OneCrawler¶

OneCrawler is an async Python crawling framework for discovering URLs, extracting links, and scraping structured content.

The framework is designed around a practical crawler workflow:

Discover candidate URLs from sitemaps or browser-based link traversal.
Filter and limit those URLs to the section you actually care about.
Scrape the selected pages with either heuristic extraction or structured GenAI extraction.
Save the result in the format your application needs.

Recommended first path

Start with sitemap discovery, store the URL list, then scrape those URLs in a separate step. This gives you cleaner retries and easier debugging.

Why OneCrawler Exists¶

Many crawling projects start as small scripts and become hard to maintain once they need retries, concurrency, browser rendering, sitemap fallback, URL filtering, and structured extraction. OneCrawler gives those concerns a shared settings model and a few focused async engines so production scripts stay readable.

Crawling needs boundaries

Always set reasonable limits, filters, retries, and concurrency. Clear crawl boundaries protect both your job and the target site.

Use it when you are building:

content ingestion pipelines for news, blogs, catalogs, or documentation sites
search indexing jobs
data collection scripts for analysis or monitoring
internal tools that need repeatable URL discovery and content extraction
prototypes that may later become scheduled crawler jobs

Use GenAI for semantics, not bulk text

Heuristic extraction is the better default for large text extraction jobs. Use GenAI when you need summaries, classification, field normalization, or a typed schema.

Recommended Workflow¶

Start with sitemap discovery whenever possible. A sitemap is usually the fastest, cleanest, and least expensive way to collect URLs because it avoids opening many browser pages just to discover links.

import asyncio

from onecrawler import CrawlerSettings, UniversalSiteMap


async def main():
    settings = CrawlerSettings(
        link_extraction_limit=500,
        include_link_patterns=["/news/*"],
        concurrency=10,
    )

    sitemap = UniversalSiteMap(settings)
    urls = await sitemap.run("https://example.com")
    print(f"Found {len(urls)} URLs")


if __name__ == "__main__":
    asyncio.run(main())

If the site has no useful sitemap, use LinkExtractionEngine:

shallow for links present on one page
deep for recursive same-site traversal

Then pass the final URL list to ScraperEngine.

Choosing The Right Tool¶

Goal	Recommended feature	Why
Collect most public URLs quickly	`UniversalSiteMap`	Uses `robots.txt`, common sitemap paths, nested sitemap indexes, and optional HTML fallback
Inspect one listing page	shallow link extraction	Lower crawl cost and easier to reason about
Explore a site section recursively	deep link extraction	Follows internal links until your settings limit
Extract readable article text	heuristic scraping	Fast, deterministic, and does not require model calls
Produce strongly typed output	GenAI scraping with a Pydantic schema	Best fit when downstream systems require a stable structured shape
Avoid noisy crawls	`include_link_patterns`	Keeps discovery focused on URL paths you trust

Documentation Map¶

Installation: package setup, browser requirements, optional extras
Quick start: first complete discovery and scraping workflows
Configuration: crawler settings and configuration
Link Extraction: LinkExtractionEngine and link discovery
Sitemap Discovery: UniversalSiteMap and URL collection
Scraping Engine: ScraperEngine and content extraction
Settings Configuration: CrawlerSettings and configuration classes
API reference: public classes exported from onecrawler
Troubleshooting: common failures and fixes

Production Principles¶

Prefer sitemaps before crawling pages. They are faster, friendlier to target sites, and usually more complete than what a browser can discover from navigation pages.

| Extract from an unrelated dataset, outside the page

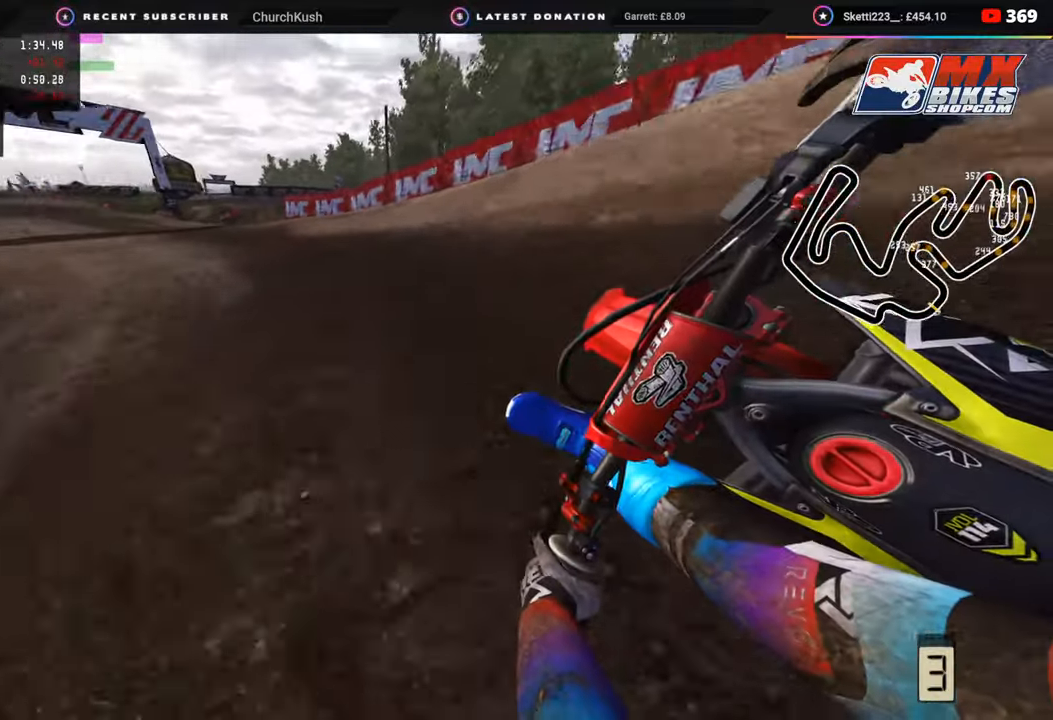
{"buttons": ["R2", "R3"], "left_stick": "down-left", "right_stick": "center", "events": [[67, "right_stick", "right"], [217, "right_stick", "center"]]}
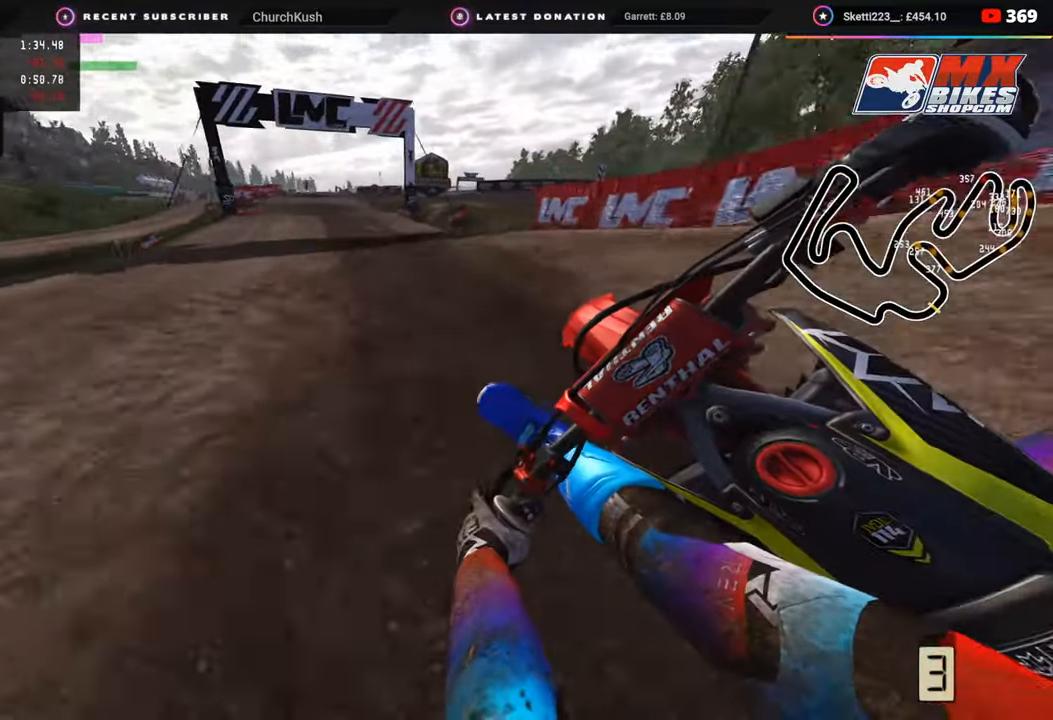
{"buttons": ["R2"], "left_stick": "center", "right_stick": "center", "events": [[350, "left_stick", "center"], [367, "R3", "up"], [367, "right_stick", "down"], [450, "right_stick", "center"]]}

Constrain every job. Set link_extraction_limit, include_link_patterns, concurrency, request_timeout, and max_retries explicitly so a crawl behaves predictably when the target site changes.

Use heuristic scraping by default. It is cheaper and more repeatable. Move to GenAI when you need semantic interpretation, field normalization, or structured output in a predefined Pydantic schema.

Treat browser crawling as the heavier tool. It is useful for JavaScript-rendered pages and dynamic link discovery, but it has more moving parts than sitemap parsing or direct HTTP fetching.